# Rayflow prototyping

Explore [MLflow recipes][1] with [Ray][2] using a large dataset.

### Task

Build MLflow Recipe to create a pipeline to ingest, split and transform data, and train, tune, evaluate a regression model to predict the **fare_amount** of a trip with a _yellow taxi_ in NYC.

### Constraints

* Focus is on integrating Ray and MLflow Recipes
* Model predicts *fare_amount* given passenger_count, trip_distance, rate_code_id and payment_type only
* Feature engineering is kept to a minimum

### Results

* [x] Ingest data
* [x] Split data (without using Ray)
* [x] Transform data
* [x] Train model
* ~~[ ] Tune model~~
* [ ] Evaluate model
* [ ] Register model
* [ ] Generate predictions

### General observations

* Ray is a super powerful framework and I only scratched the surface of its functionality
* MLflow recipes are rather limited
    - forces a strict layout of files on the project
    - no possibility to add custom steps
    - it's unclear how to pass arguments to custom functions
* Documentation of MLflow recipes is awful
    - One essentially has to read the source code to understand what's going on
    - It's unclear how data flows between steps: Are they passed as DataFrames in memory?
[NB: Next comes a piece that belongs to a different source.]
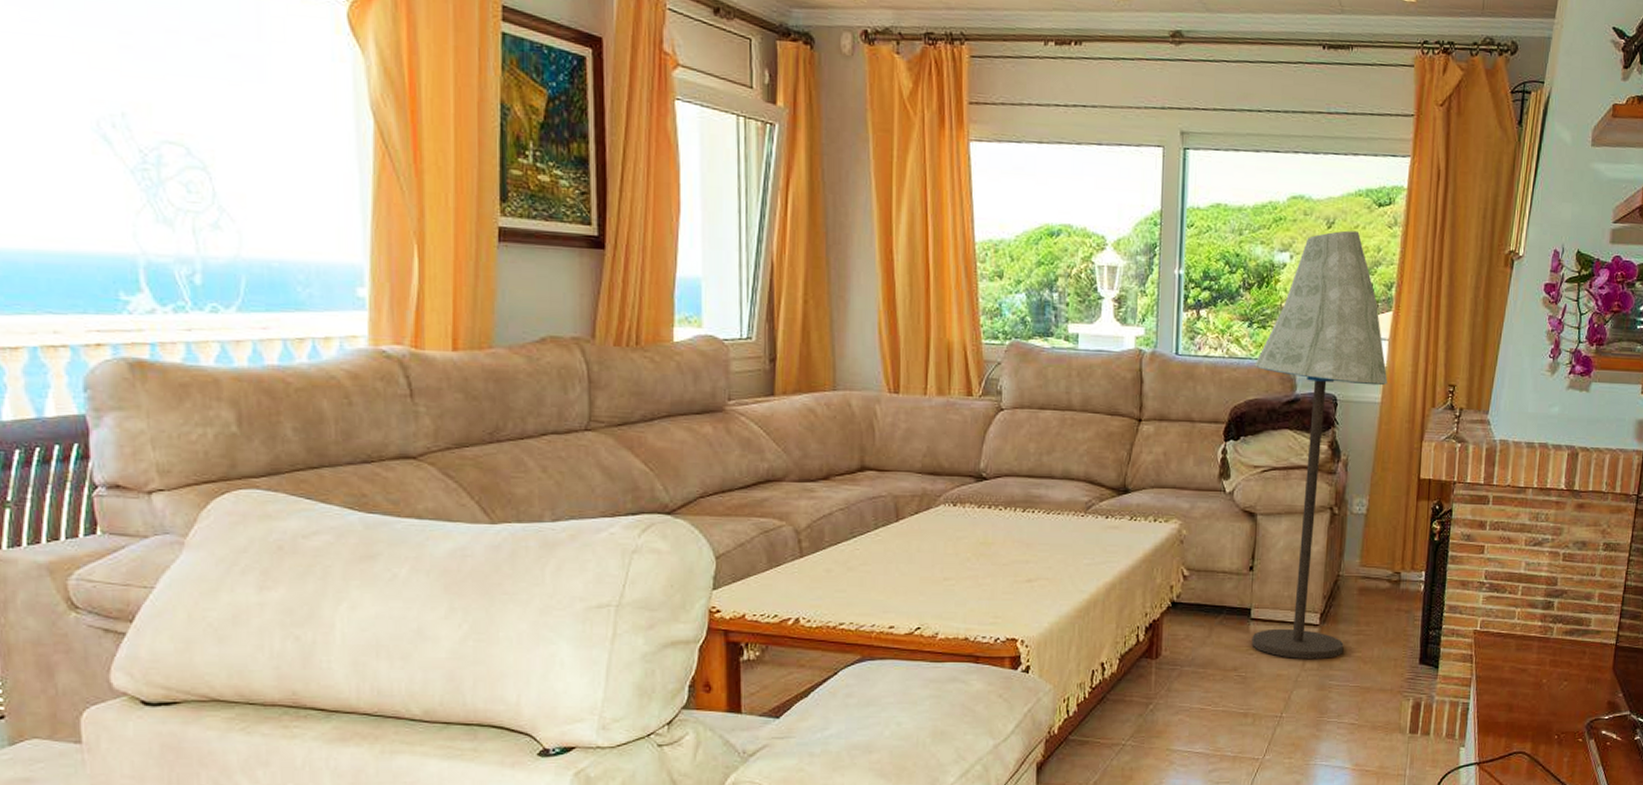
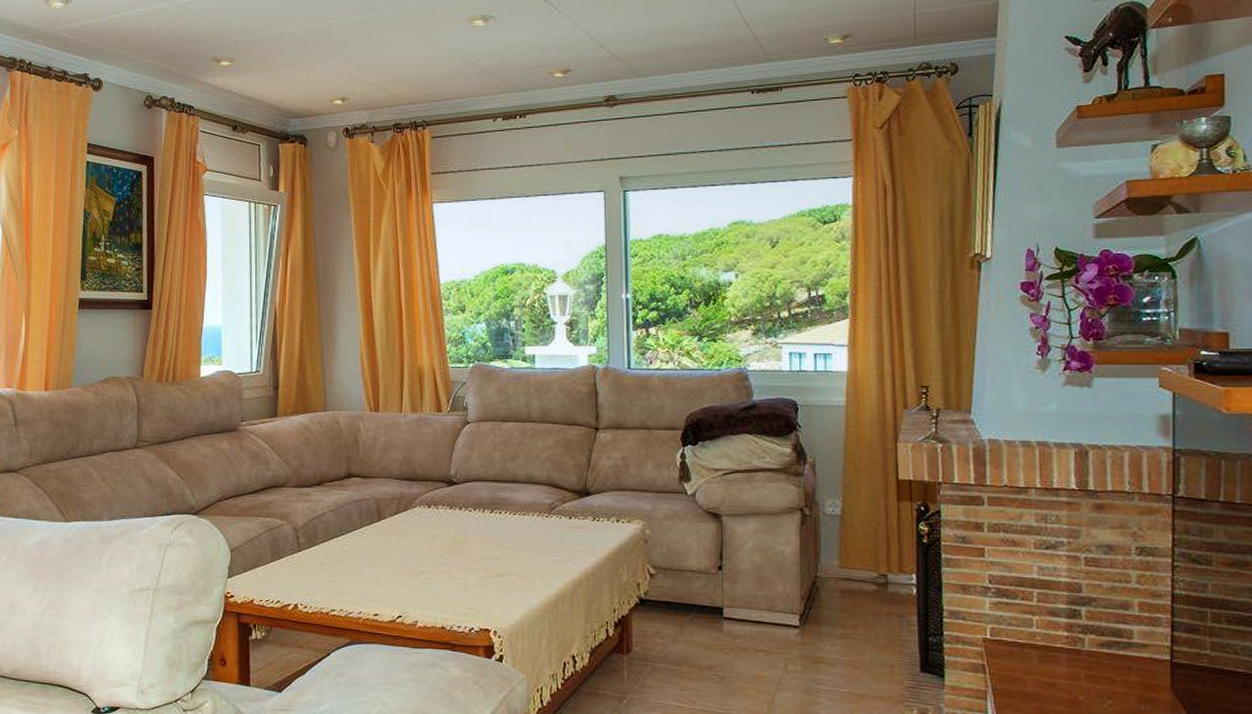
floor lamp: present [1252,230,1388,660] -> none [707,248,851,662]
Are they automatically loaded from disk?
* MLflow Recipe examples could be more detailed
* Data dictionary of NYC Taxi dataset is outdated

### Key insights

* Ray is great, use it with a general purpose orchestrator


[1]: https://mlflow.org/docs/latest/recipes.html
[2]: https://docs.ray.io/en/latest/

## Setup

In [None]:
from mlflow.recipes import Recipe

## Orchestrate

Let's start cooking!

In [None]:
recipe = Recipe(profile="local")

In [None]:
recipe.clean()

### Ingest data

* Data was compressed using zip which (apparently) is not natively supported by Ray (it's an odd choice for a compression algorithm anyway)
* Need to semi-automatically unzip archives

In [None]:
recipe.run(step="ingest")

### Split data into train, validation and test

* Splitting data using Ray built-in functions (`train_test_split`) does not work, since Recipes expect a _single_ pandas Series as output
* Similarly defining a custom filter function using Ray is painful, since Recipes expects a boolean series to index into the dataset

In [None]:
recipe.run(step="split")

### Transform data

* Recipes demand that custom transform functions return a Scikit-learn like transformer (w.r.t function signatures), which make it tedious to implement non-sklearn logic (the last time I wrote custom transformers was in 7 years ago)
* Transformation on target column have to be done elsewhere, i.e. in _split_ step, since target column in intransparenlty dropped from DataFrames by Recipes

In [None]:
recipe.run(step="transform")

### Train model

* As with the transform step, the custom training function has to be compatible with Scikit-learn estimator, which makes its implementation tedious
* Installing lightgbm via `poetry add ray[lightgbm]` is not enough to actually use LightGBM, one also needs to install the pure lightgbm package via `poetry add lightgbm`

In [None]:
recipe.run(step="train")

### Tune model

In [None]:
recipe.run(step="tune")

### Evaluate model

In [None]:
recipe.run(step="evaluate")

### Register model

In [None]:
recipe.run(step="register")

### Generate predictions

In [None]:
recipe.run(step="predict")